Working in Phnom Penh
The Leap - A Cambodia Gap Year Experience
Kat and Joelle joined The Leap in Cambodia
Not really sure where to start …. ! It’s all a bit surreal in Phnom Penh, all of a sudden we have been taken out of our comfort zone and routine in Siem Reap and we are in the big city.
This week has been a real eye opener and I was thinking this morning while I was in the tuk-tuk going to a pagoda with a monk, zig zagging through the traffic how different (the word cannot even begin to describe) things are at the moment. We are working with the monks in the morning at a pagoda, which is a Buddhist community area to help support the poor, and at a school in the afternoon at a Catholic funded school.
Working with the monks to is incredible and we provide English lessons to children from the surrounding villages. This is a new class, the children range from 5 to 15 years old. We have bought them books, pencils and a white board and are giving it a go! In the afternoons we are teaching English to teachers at a school a little bit further out. Quite hilarious really as they call me ‘teacher’! I keep saying that I am not a teacher, but they don’t seem to mind. The school takes children from the villages surrounding the school, once again they are very poor. The school is lovely and run by the sisters and very well equipped.
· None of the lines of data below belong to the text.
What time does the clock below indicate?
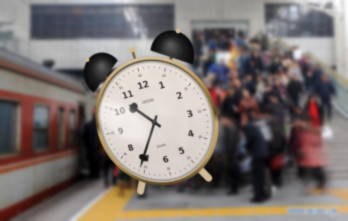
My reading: 10:36
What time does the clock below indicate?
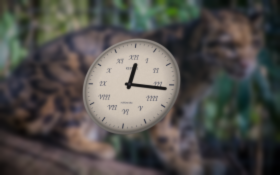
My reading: 12:16
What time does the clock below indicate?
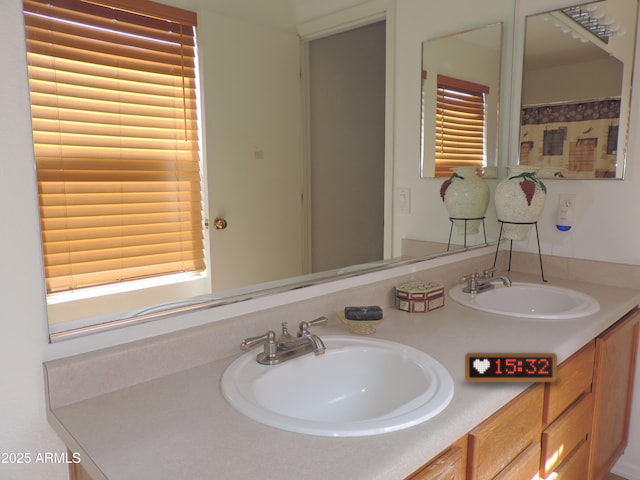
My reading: 15:32
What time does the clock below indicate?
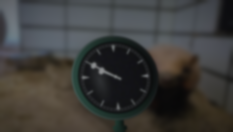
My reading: 9:50
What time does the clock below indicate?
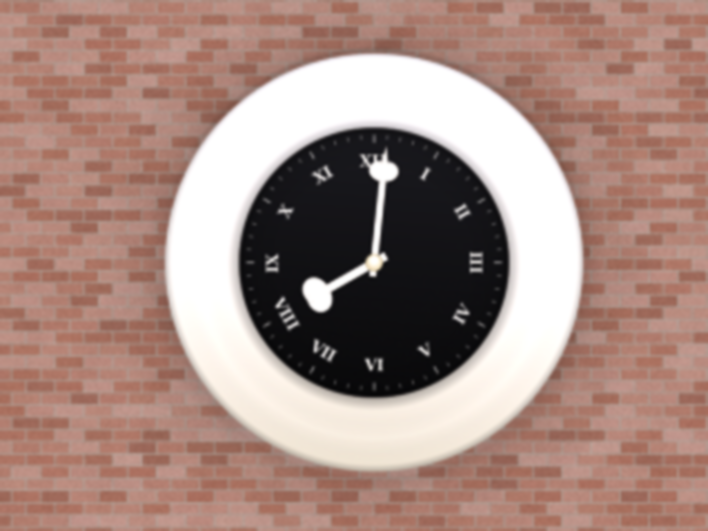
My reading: 8:01
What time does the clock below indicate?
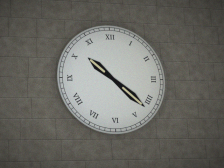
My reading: 10:22
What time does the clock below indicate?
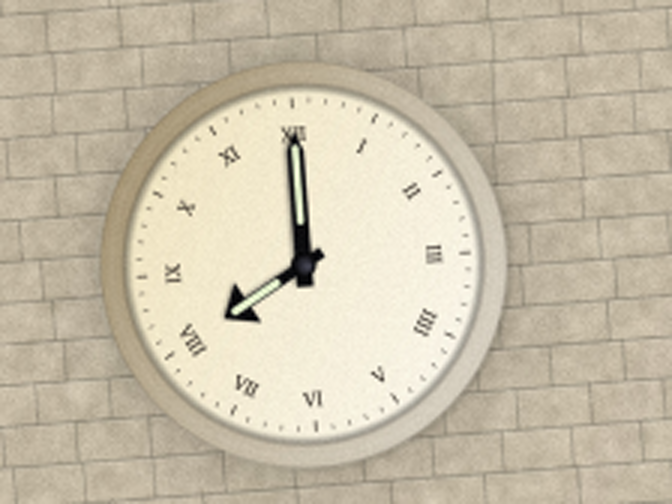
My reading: 8:00
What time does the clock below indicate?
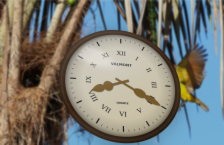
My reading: 8:20
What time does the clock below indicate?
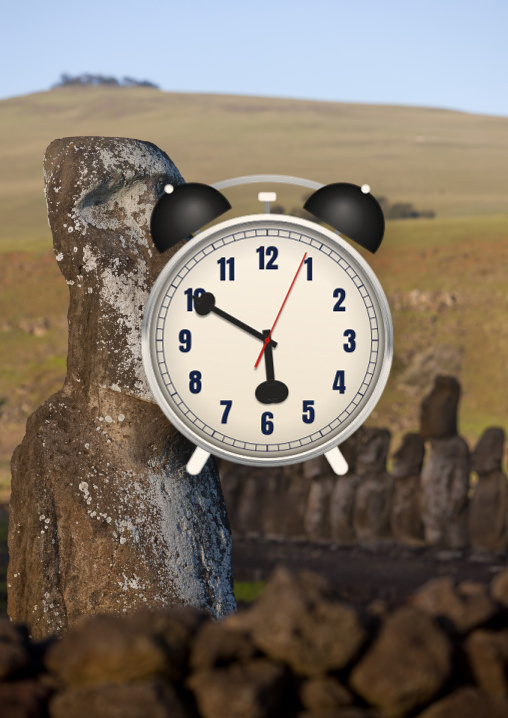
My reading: 5:50:04
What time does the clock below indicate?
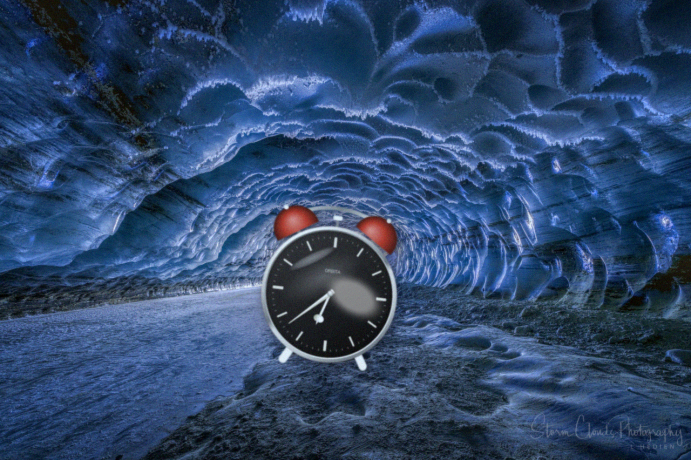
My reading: 6:38
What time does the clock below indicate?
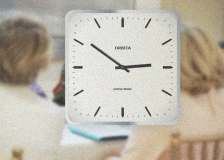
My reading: 2:51
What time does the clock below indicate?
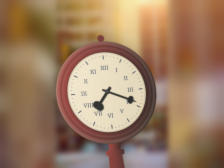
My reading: 7:19
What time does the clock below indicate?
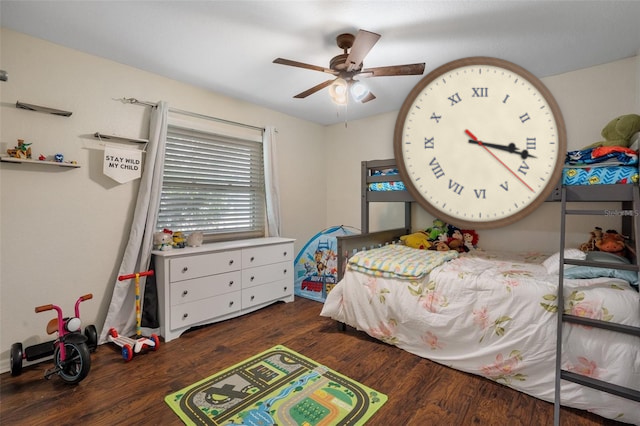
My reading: 3:17:22
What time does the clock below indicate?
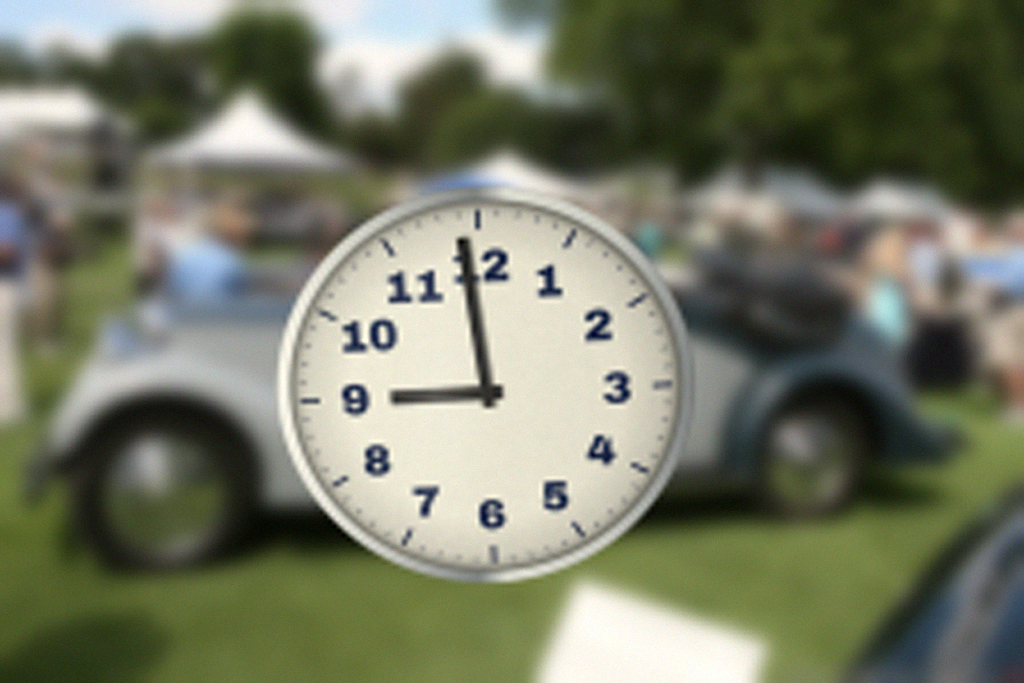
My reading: 8:59
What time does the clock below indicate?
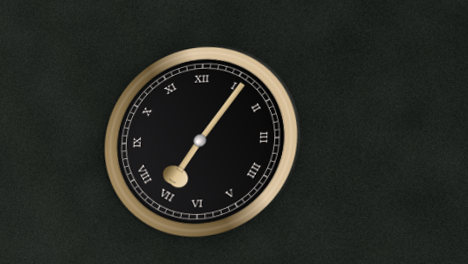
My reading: 7:06
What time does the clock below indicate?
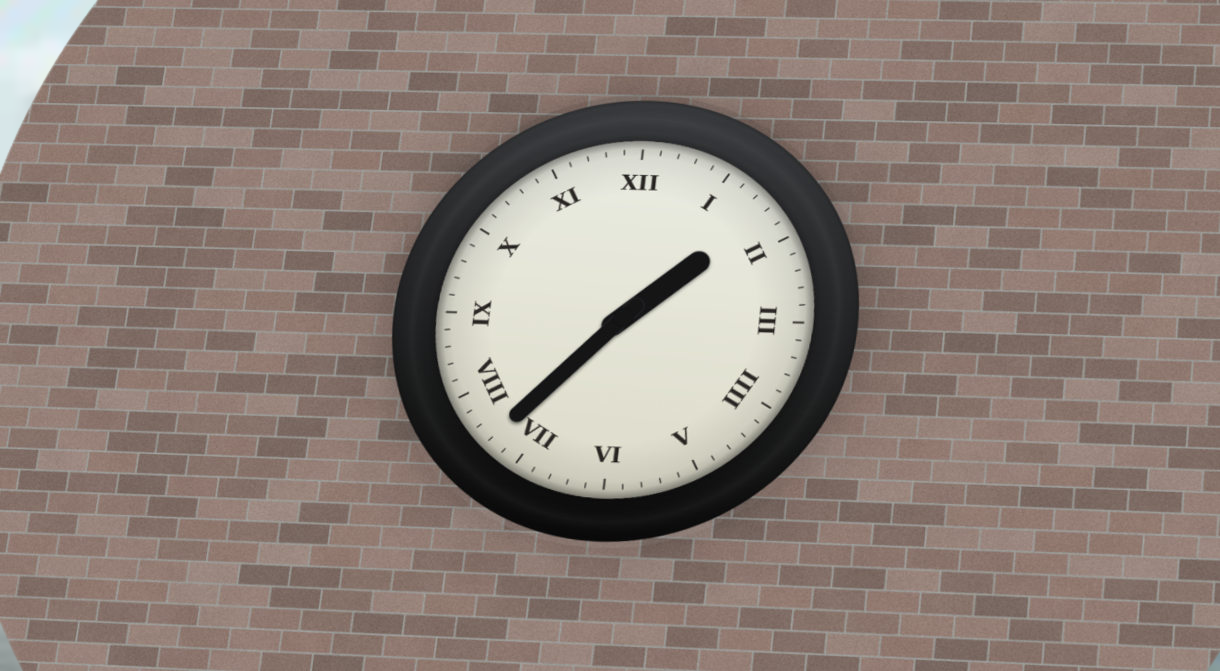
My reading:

On Monday we went to visit a lovely family who are HIV positive, they live in a shack that is built over a very stagnant pond…which is also the local rubbish dump, it was not pleasant! We met the Mum who is 34 and has 5 children, her 2 youngest are HIV positive and she cannot work or support them as she is also ill. Her sister and husband were also staying with her who have a tiny baby, honestly it was just crazy. They rely on the Pagoda and charity to eat and live and apparently there is no rice here at the moment so food is a real problem. The Mum painted my nails red with glitter, the best manicure I’ve had in ages!
The village is really struggling at the moment as since three months ago funding has declined to supply the 128 families with rice (because of the rice crisis). I guess, call it ignorance, but I never really thought about how the economic crisis is making the poor on the edge here. Less money for charities, the clothing factories (GAP, Nike etc) are producing less, laying people off because demand is low so people cannot afford necessities such as food. All I could think about when I was learning this was the rice and pasta aisle in Sainsburys, how many of us have noticed how much rice has increased, we don’t appreciate how lucky we are.
That same afternoon we went to visit the school and went to see a village that some of the children live in. We saw a little boy of about 7 who is very poorly and he was sleeping underneath his house. His parent have to go to work to support the family and they cannot afford to take him to the hospital because they cannot afford not to work…they earn $45 a month! Kat and I have been talking to the school to see how we can help, it was just heartbreaking!
Been to see some of Khmer Rouge sites here like the Killing Fields and S-21 which is the prison they sent everyone to before the killing fields, cant put into words what they were like.
I think I have experienced a very different side of Cambodia this week which has been quite tough although there has been some very surreal moments…one of which involved being on a Tuk Tuk ride with a monk!
We are off to Sinoukville to the beach this weekend which will be fun!